Climate change increased the risk of drought by “at least 20 times” during the past summer in the northern hemisphere, according to a scientific report by the World Weather Attribution (WWA) published on Wednesday (5).

The drought, which has affected vast regions of Europe, China and the United States, is at risk of occurring every 20 years with the current climate, rather than every 400 years or even longer as in the past.

The WWA is a network of scientists that studies the relationship between extreme weather events and global warming.

The consequences of this drought impacted the agricultural sector in dozens of countries, with low harvests and difficulties that had repercussions on world markets.

This situation also favored forest fires and jeopardized electricity generation, particularly from hydro and nuclear sources.

Because of heat waves in the northern hemisphere (outside tropical regions), the likelihood of drought has multiplied by a factor of “at least 20,” according to the report.

This means that at a depth of one meter, forest and agricultural soils suffer from a lack of water that affects the roots of plants in an accentuated way.

“The exact numbers are uncertain,” admit the scientists, who work in prestigious institutes or bodies.

“The true influence of human activities is probably higher,” assesses the WWA.

The average temperature of the planet has increased by 1.2ºC since the pre-industrial era, according to studies by climatologists.

Experts at the European Joint Research Center had calculated that last summer the drought had been “the worst in 500 years”.

More frequent and more intense

“The summer of 2022 demonstrated how human-caused climate change increases the risks of agricultural and ecological drought in agricultural and densely populated regions of the northern hemisphere,” said Sonia Seneviratne, professor at the Institute for Climate and Atmospheric Science in Zurich, co-author of the study.

“We have to stop burning fossil fuels if we want to stabilize climatic conditions and prevent these episodes from getting worse again.
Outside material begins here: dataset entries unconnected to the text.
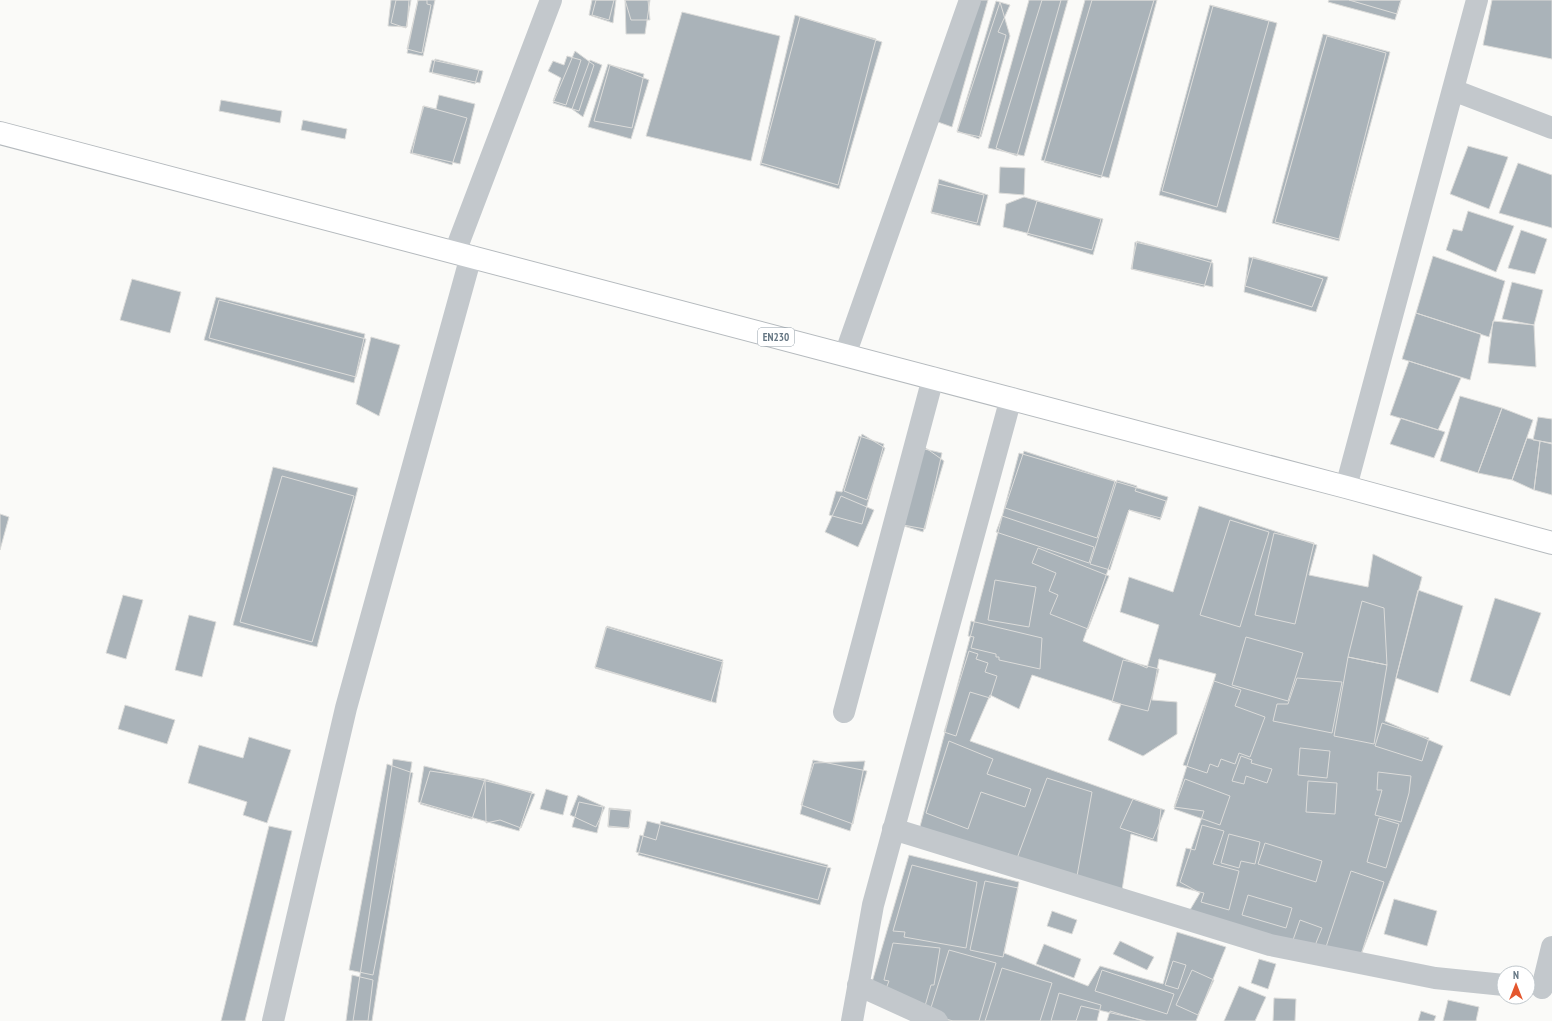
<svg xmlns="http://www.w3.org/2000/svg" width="1552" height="1021" viewBox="0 0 1552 1021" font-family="'PT Sans Narrow',sans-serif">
<rect width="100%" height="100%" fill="#fafaf8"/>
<path fill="#aab3b9" stroke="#dcdcda" d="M391 0H409L407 27 388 26Z
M396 0H411L406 28 391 23Z
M418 0H427V4L431 5 422 53 407 49Z
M418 0H435L423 56 407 53Z
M592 0H616L613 23 589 15Z
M596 0H614L609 20 592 15Z
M625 0H650L645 34H626Z
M625 0H648L650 20H631Z
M967 0H988L952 127 935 121Z
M1029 0H1068L1024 156 988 148Z
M1042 0H1061L1017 156 996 148Z
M1085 0H1157L1109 178 1041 160Z
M1092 0H1154L1101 178 1044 162Z
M1329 0H1401L1395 20 1328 2Z
M1349 0H1401L1397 14Z
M1492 0H1552V59L1483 45Z
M996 1 1010 5 998 32 1006 35 979 139 957 131Z
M1000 2 1010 36 981 137 957 132Z
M1210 5 1277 23 1226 213 1159 195Z
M1213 6 1269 21 1217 207 1162 191Z
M682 12 780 36 751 161 646 136Z
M795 15 882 42 839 189 760 165Z
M800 17 876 39 838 185 761 163Z
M1323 34 1390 52 1339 241 1272 223Z
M1327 36 1386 53 1339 239 1275 222Z
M575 51 594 65 579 111 553 103Z
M567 56 581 60 566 105 553 101 561 78 548 71 553 61 564 65Z
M435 59 479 70 475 84 432 73Z
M432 60 483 71 480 83 429 72Z
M590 60 602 65 583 117 572 109Z
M608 64 649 80 631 139 588 127Z
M610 65 644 74 632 128 594 121Z
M439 95 475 104 460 164 412 153 423 106 436 109Z
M221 100 282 111 280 123 219 111Z
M424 106 467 118 452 165 410 153Z
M303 120 347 129 345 139 301 130Z
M1468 146 1508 157 1489 209 1450 194Z
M1518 163 1552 175V228L1499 213Z
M1000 167 1025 168 1024 195 999 193Z
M939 179 988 195 980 226 931 213Z
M938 184 984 195 977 223 931 212Z
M1024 197 1101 219 1092 250 1003 227 1006 204Z
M1037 201 1103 219 1093 255 1027 235Z
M1468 211 1514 226 1496 272 1446 250 1453 229 1462 231Z
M1521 230 1547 239 1535 274 1508 268Z
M1137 241 1213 263V287L1131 269Z
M1135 242 1212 260 1204 287 1132 269Z
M1433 256 1505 281 1489 337 1416 313Z
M1249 257 1328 277 1316 312 1244 292Z
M1253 257 1323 279 1312 307 1245 286Z
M132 279 181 292 170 333 120 320Z
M1512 282 1543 290 1534 325 1502 319Z
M216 297 365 334 354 383 204 340Z
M219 300 366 339 356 377 209 338Z
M1416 313 1481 334 1470 380 1402 359Z
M1493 321 1534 325 1536 367 1488 363Z
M371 337 400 345 379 416 356 404Z
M1409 361 1461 378 1438 430 1390 415Z
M1460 396 1502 408 1478 473 1440 461Z
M1502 408 1533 420 1512 480 1478 473Z
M1538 417 1552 419V443L1533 440Z
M1401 418 1445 432 1434 458 1390 444Z
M862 434 885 448 867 500 844 491Z
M859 436 884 444 862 524 829 515 836 491 842 492Z
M1527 438 1540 441 1534 490 1512 480Z
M1540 441 1552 444V495L1534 490Z
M923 446 944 461 923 532 904 526Z
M920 448 942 453 925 529 903 525Z
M1024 451 1115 481 1097 538 1005 508Z
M1019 453 1168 497 1161 518 1129 510 1083 641 1147 668 1159 625 1120 612 1129 577 1173 592 1199 506 1317 545 1309 575 1368 587 1373 554 1422 577 1385 721 1443 746 1355 970 1187 915 1200 893 1180 882 1204 811 1174 807 1216 674 1159 659 1152 700 1177 702V734L1143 756 1108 740 1121 704 1032 675 1019 709 990 695 970 741 1161 809 1157 842 1131 834 1122 890 918 834Z
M273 467 358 488 317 647 233 625Z
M282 476 354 496 312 642 240 622Z
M1117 480 1137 486 1135 491 1166 501 1160 520 1129 510 1110 570 1090 564Z
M841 496 874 510 858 547 825 532Z
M0 514 9 517 0 550Z
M1002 516 1094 547 1089 563 996 532Z
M1230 520 1269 532 1240 627 1200 615Z
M1274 533 1314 543 1295 624 1255 615Z
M1038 548 1109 576 1088 629 1050 614 1058 595 1049 591 1056 573 1032 563Z
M995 580 1036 587 1029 627 988 620Z
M1418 590 1463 606 1438 693 1396 678Z
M123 595 143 600 126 659 106 653Z
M1495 598 1541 613 1510 696 1470 681Z
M1362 601 1384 608 1387 665 1348 657Z
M189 615 216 622 202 677 175 670Z
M971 621 1042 638 1040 669 999 660V657H996V654L971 648 974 637 968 636Z
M607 626 723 660 711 702 595 667Z
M606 627 723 662 716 703 595 668Z
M1246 637 1303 653 1288 701 1232 685Z
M969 651 978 654 976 659 988 663 985 672 997 676 990 698 970 692 956 736 944 732Z
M1348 657 1387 665 1374 744 1334 736Z
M1123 660 1159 669 1148 711 1112 702Z
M1297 678 1342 682 1332 733 1273 721 1277 704H1288Z
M1214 681 1241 690 1235 706 1265 717 1250 757 1239 753 1235 764 1221 759 1218 767 1210 764 1207 773 1183 765Z
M125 705 175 720 167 744 118 729Z
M1382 723 1429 738 1422 761 1375 746Z
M249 737 291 750 267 823 243 815 247 802 188 783 199 745 243 758Z
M949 741 993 759 987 774 1031 789 1025 807 981 792 968 829 926 813Z
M1300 748 1330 751 1327 778 1298 775Z
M1241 756 1252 760 1251 763 1272 769 1267 783 1246 776 1244 784 1232 781Z
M393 759 412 762 372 1021H353Z
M813 760 867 771 850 831 800 814Z
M865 761 853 824 801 805 814 763Z
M387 764 413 773 373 975 349 970Z
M424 766 532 792 519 831 418 802Z
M430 771 485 779 472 819 420 804Z
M1378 772 1411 776 1409 793 1401 822 1375 815 1382 790H1377Z
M1047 778 1092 792 1077 876 1016 861Z
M485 779 535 794 521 828 500 820 486 823Z
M1185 779 1230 796 1220 825 1174 809Z
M1308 781 1337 783 1335 814 1306 812Z
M546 789 568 796 563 815 540 809Z
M578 795 605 807 596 827 570 815Z
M1133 799 1165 810 1153 839 1120 828Z
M579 802 603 807 597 833 572 827Z
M609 808 631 810 629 828 608 827Z
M610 809 631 811 629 828 608 826Z
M1379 818 1399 824 1386 868 1367 862Z
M647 821 831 868 820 905 638 855Z
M661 821 828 865 818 900 636 852 640 835 656 840Z
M1202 825 1224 831 1213 864 1239 871 1229 910 1201 902 1204 893 1176 886 1186 848 1195 850Z
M269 826 292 831 245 1021H221Z
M1229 834 1260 842 1255 864 1241 861 1239 868 1221 863Z
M1265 843 1322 861 1316 882 1258 864Z
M909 855 1019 882 1004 953 1088 986 1100 966 1163 984 1177 932 1226 947 1196 1021H1146L1081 1006 1076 1021H941L868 996Z
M912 865 977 882 966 948 904 937 905 932 893 931Z
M1351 871 1384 882 1359 961 1325 950Z
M985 881 1018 888 1003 957 970 950Z
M1248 895 1292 908 1286 928 1242 915Z
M1394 899 1437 911 1427 946 1384 934Z
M1052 911 1077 920 1072 934 1047 926Z
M1300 920 1322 928 1314 948 1293 940Z
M1120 941 1154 957 1147 970 1113 954Z
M893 943 940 948 934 985H931L925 1006 884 994 889 981 884 980Z
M1044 944 1081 959 1074 978 1036 964Z
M949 950 996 963 979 1021H953L929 1014Z
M1259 959 1276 964 1268 989 1251 983Z
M1173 961 1186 965 1178 989 1165 985Z
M1002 968 1052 983 1040 1021H985Z
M1102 970 1174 994 1167 1014 1095 991Z
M1192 970 1214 980 1198 1015 1176 1005Z
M352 975 373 980 368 1021H346Z
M1239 986 1266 997 1255 1021H1224Z
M1059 993 1101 1005 1097 1021H1051Z
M1274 998 1296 999 1295 1021H1273Z
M1448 1000 1479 1007 1476 1021H1443Z
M1110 1011 1143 1021H1107Z
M1421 1011 1436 1016 1434 1021H1418Z"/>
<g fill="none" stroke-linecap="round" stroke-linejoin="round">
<g stroke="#b5babe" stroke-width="24">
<path id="major" d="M0 133 1346 487 1552 543"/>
</g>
<path stroke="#c3c8cc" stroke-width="22" d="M1453 90 1552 128
M455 252 551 0
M845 355 970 0
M1346 487 1477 0
M844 712 933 378
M893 829 1270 945 1435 978 1504 985
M858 985 937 1021
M1542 988 1552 947
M273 1021 346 708 471 256
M852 1021 873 905 1011 398"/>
<use href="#major" stroke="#fff" stroke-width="22"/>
</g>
<g text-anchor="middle" stroke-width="4" stroke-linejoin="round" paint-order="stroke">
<rect fill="#fff" stroke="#939fa8" stroke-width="1" x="758" y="328" width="36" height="18" rx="3"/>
<g font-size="11" font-weight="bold" fill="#657683">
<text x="776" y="341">EN230</text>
</g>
</g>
<g transform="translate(1516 985)"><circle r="19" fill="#ffffff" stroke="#c1c8cd"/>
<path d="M0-3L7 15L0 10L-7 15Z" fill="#e4572e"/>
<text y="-6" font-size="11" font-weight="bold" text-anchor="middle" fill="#657683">N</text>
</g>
</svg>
They will become more and more frequent and intense with increasing warming,” she added.

In central and western Europe, the probability of drought is lower: between 5 and 6 times less important, according to calculations. This variability is due to the extension of the territory and the analyzed data.

“Usually, signals related to climate change are more important in larger regions,” said Friederike Otto of Imperial College London, another co-author of the study, when presenting it to journalists.

“When we look at smaller regions, we find more day-to-day variations in weather in the data,” but that effect “fades out” when larger regions are studied, she said.